• [Extract provided]:
- Opening Delimiter -
Exploration of machine learning methods for genomic selection in cattle

Abstract

Genomic selection is a method developed to help breeders select the best parents to have a progeny that exhibits good targeted characteristics. This selection is performed based on the genotype of the animals. The field of genomic selection consists of designing a model that can be trained based on a training population that is able to predict the chosen phenotypes based only on the genotypes. Machine learning is a field that has become more and more popular during the last decade. These algorithms are used to build complex models based on a large amount of data. These methods have provided very powerful models in a large variety of fields, from image segmentation to the processing of natural language. As more and more animals are genotyped, the amount of available data becomes big enough to be able to consider machine learning methods. Some architectures trained on cattle datasets were proposed in the literature, but there are still many possible algorithms to be evaluated. In this thesis, we will explore a wide range of machine learning methods from the linear Ridge regression or XGBoost to more complex neural networks, like convolutional neural networks or transformers. The objective is to find models that perform better than the state-of-the-art GBLUP linear model, and perform some experiments on the models to better understand how to apply the machine learning methods for genomic selection. From all the models we have trained, no model had better performance than the GBLUP models, but some models, the MLP, the ridge regression, and the SVM, reached similar performances. The experiments also show interesting results. The usage of maximum or average pooling layers seems to decrease the performance of the convolutional neural network. Models trained to predict several phenotypes at the same time do reach the same performance as the models trained on a single phenotype, which can reduce the time required to develop a model. Indeed, only a single architecture would have to be tuned instead of one for every phenotype. The impact of the size of the training set was studied. It shows that using more data could increase the performance of the different architectures. Finally, some suggestions are proposed for future research on the usage of machine learning methods for genomic selection.
- Closing Delimiter -
• [What the exercise asks]:
Please answer these questions using the abstract on machine learning for genomic selection in cattle:
1. Which state-of-the-art linear model did the thesis aim to outperform?
2. Which three models reached similar performances to it?
3. What effect did maximum or average pooling layers seem to have on the convolutional neural network?

• [Data shown]:
- Opening Delimiter -
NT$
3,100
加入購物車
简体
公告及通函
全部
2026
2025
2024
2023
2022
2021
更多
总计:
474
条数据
- Closing Delimiter -
- Opening Delimiter -
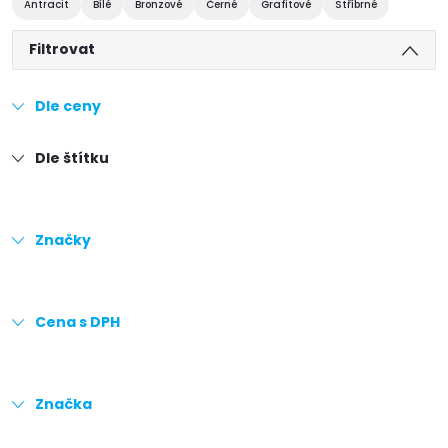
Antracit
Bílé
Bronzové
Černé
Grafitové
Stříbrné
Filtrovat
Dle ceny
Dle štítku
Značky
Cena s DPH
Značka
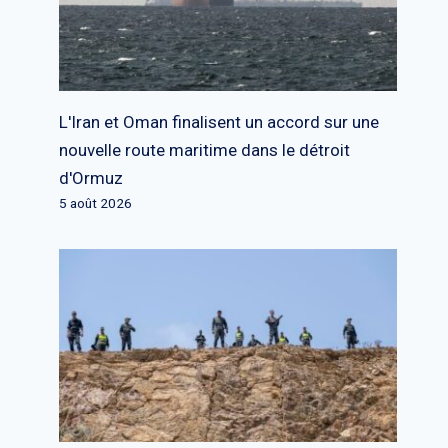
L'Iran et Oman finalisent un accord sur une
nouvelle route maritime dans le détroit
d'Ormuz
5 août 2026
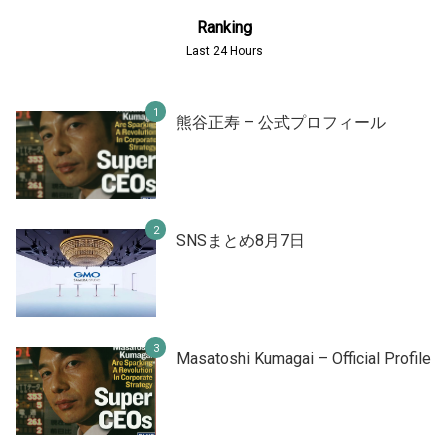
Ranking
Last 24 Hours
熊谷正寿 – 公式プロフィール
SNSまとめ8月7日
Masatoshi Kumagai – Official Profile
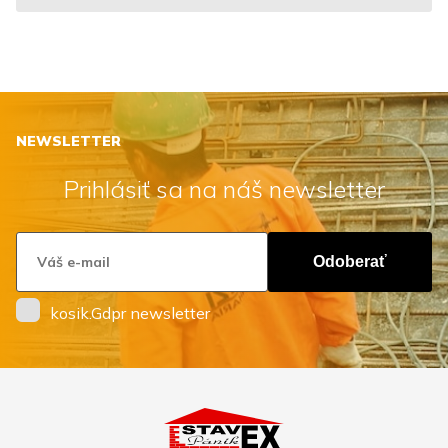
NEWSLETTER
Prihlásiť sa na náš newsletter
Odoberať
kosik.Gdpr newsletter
- Closing Delimiter -
- Opening Delimiter -
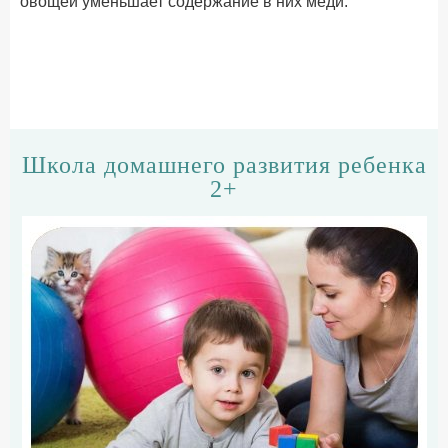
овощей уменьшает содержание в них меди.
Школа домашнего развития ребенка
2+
- Closing Delimiter -
• [Solution to the exercise]:
1. The GBLUP model.
2. The MLP, the ridge regression, and the SVM.
3. They seemed to decrease its performance.